The Independent National Electoral Commission, INEC, Buhari and the APC are the respondents to the petition.
The Justice Mohammed Garba-led five-man Tribunal also, on Tuesday, reserved its rulings on nine applications it heard in respect of the petition on Tuesday.
Leading Justices Abdul Aboki, Joseph Ikyegh, Samuel Oseji, and Peter Ige on the panel of the Tribunal, Justice Garba said that the date for the rulings would be communicated to the Lawyers representing the parties in the case.
Recall that INEC had declared that Buhari and APC the winner of the February 23 election polling 15,191,847 votes to defeat his closest rival, Atiku, who polled 11,262,978 votes.
However, Atiku and the PDP, in their petition filed on March 18 to challenge the outcome of the poll, contended that “from the data” obtained from INEC’s server, “the true, actual and correct results” showed that they polled a total of 18,356,732 votes to defeat Buhari whom they said scored 16,741,430 votes.
By calculation, Atiku and PDP claimed to have defeated Buhari by 1,615,302 votes.
Meanwhile, in its reply filed on April 10 to counter the petition, INEC urged the Tribunal to dismiss the petition, insisting that the Petitioners’ claims were false.
It said, through its Lead Counsel, Yunus Usman, SAN, that it collated the results of the election manually and never transmitted them electronically.
It added that it kept no server where results could have been transmitted electronically and stored as alleged by the petitioners.
However, the Petitioners, in their application filed on May 8, maintained that INEC kept “central servers” in which “information was recorded and stored in database packets relating to accreditation of voters and transmission of results from the Presidential election”.
They sought to be permitted to inspect the said servers and the Card Readers used for the conduct of the poll, examine and analyse the information obtained from them.
They also prayed for the Tribunal’s permission to be allowed to file a report of their inspection, examination and analysis of the content of the facilities.

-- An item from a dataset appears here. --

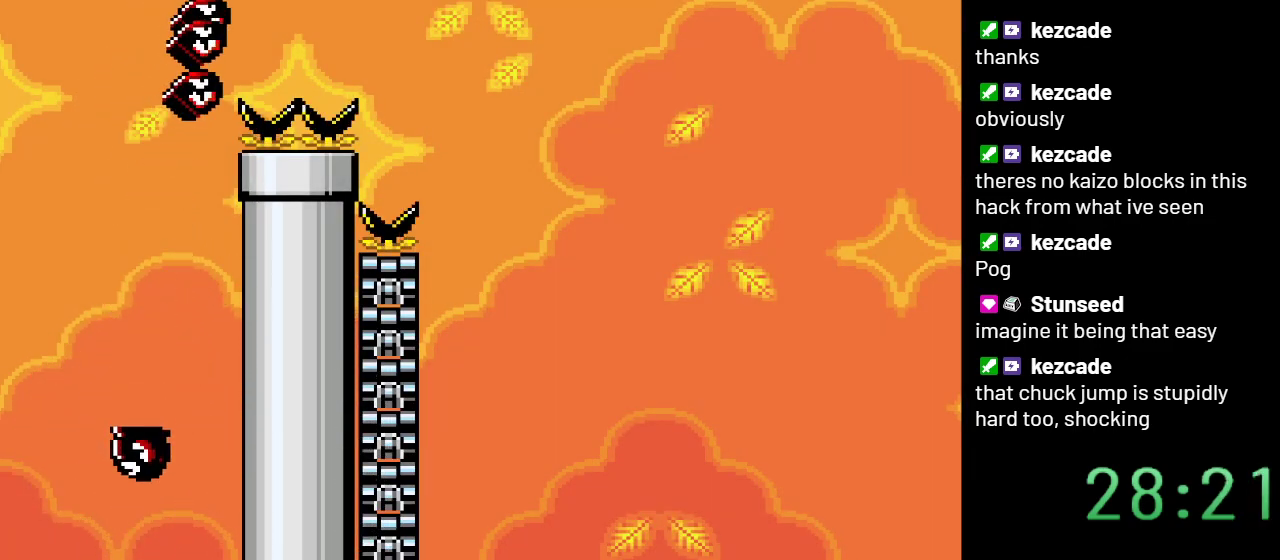
{"buttons": ["B", "Y"], "events": [[233, "DPAD_RIGHT", "up"]]}
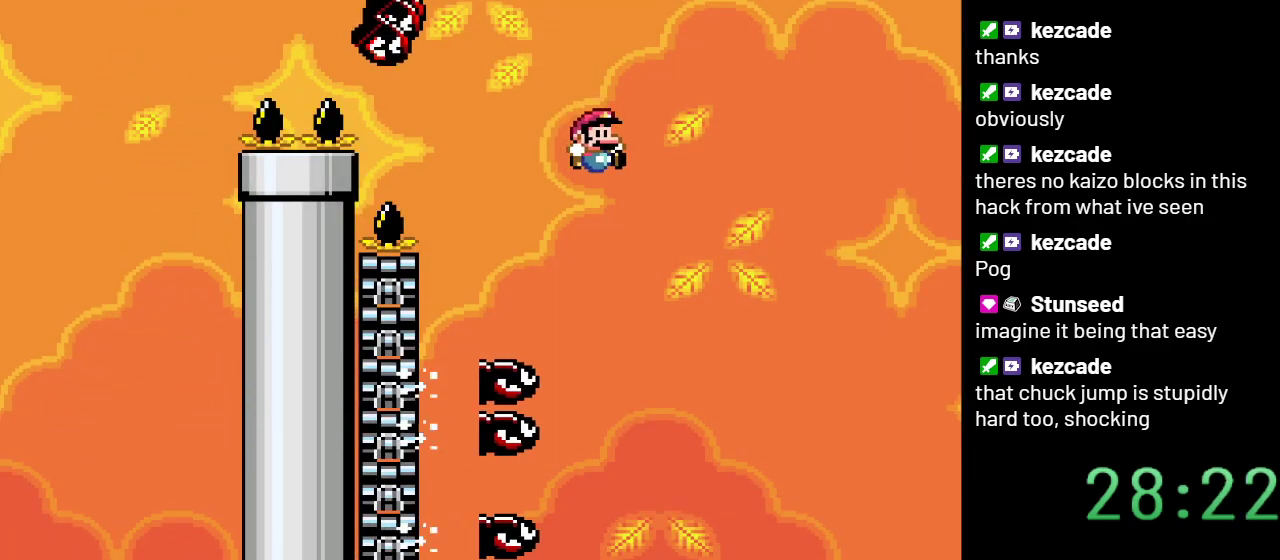
{"buttons": ["Y"], "events": [[17, "DPAD_LEFT", "down"], [283, "B", "up"], [350, "DPAD_LEFT", "up"]]}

The applicants filed 13 grounds to back their application and their claims in it.
Part of the grounds of the application acknowledged that INEC was constitutionally and statutorily vested with the responsibility to conduct and manage the Presidential election and set up electronic data central servers.
They stated: “The 1st respondent, as the body constitutionally and statutorily vested with the responsibility to conduct and manage the presidential election, set up electronic data central servers for the purposes of storage of transmitted accreditation data and results from smart card readers deployed for the election in an apparent bid to ensure relative transparency of the process.”

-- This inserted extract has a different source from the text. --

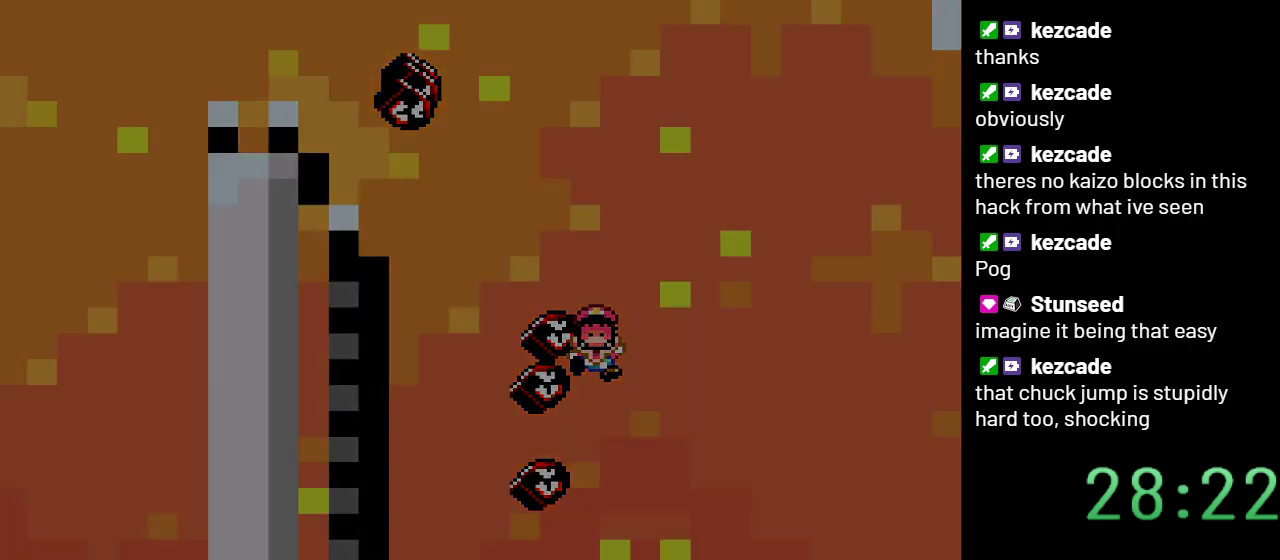
{"buttons": ["Y"], "events": []}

They added that “the Electoral Act, 2010 (as amended) itself acknowledges network data by recognition given to the website of the Independent National Electoral Commission in section 71 of the Electoral Act, 2010 (as amended). We also submit that section 84 of the Evidence Act, 2011 recognises computer data, and evidence generated therefrom.
“Thus, the general framework of the law accommodates such data retrievable from computers, of which a server is a storage component.”
Maintaining that INEC deployed the servers for the conduct of the February 23 poll, they said as part of the grounds of their application, “the results of the election were electronically transmitted to the 1st respondent’s Central Server”.
They added that notice had given INEC “notice that reliance will be placed on the extract of the electronic data from the said Central Server as of February 25, 2019”.
They added: “It will work tremendous hardship and grave injustice to refuse access to the contents of the central server that will assist the honourable court in the just consideration and determination of the issues involved in this matter or to allow a Party suppress or withhold access thereto.”
The application along with another one filed on May 5 would be heard by the Tribunal on June 13.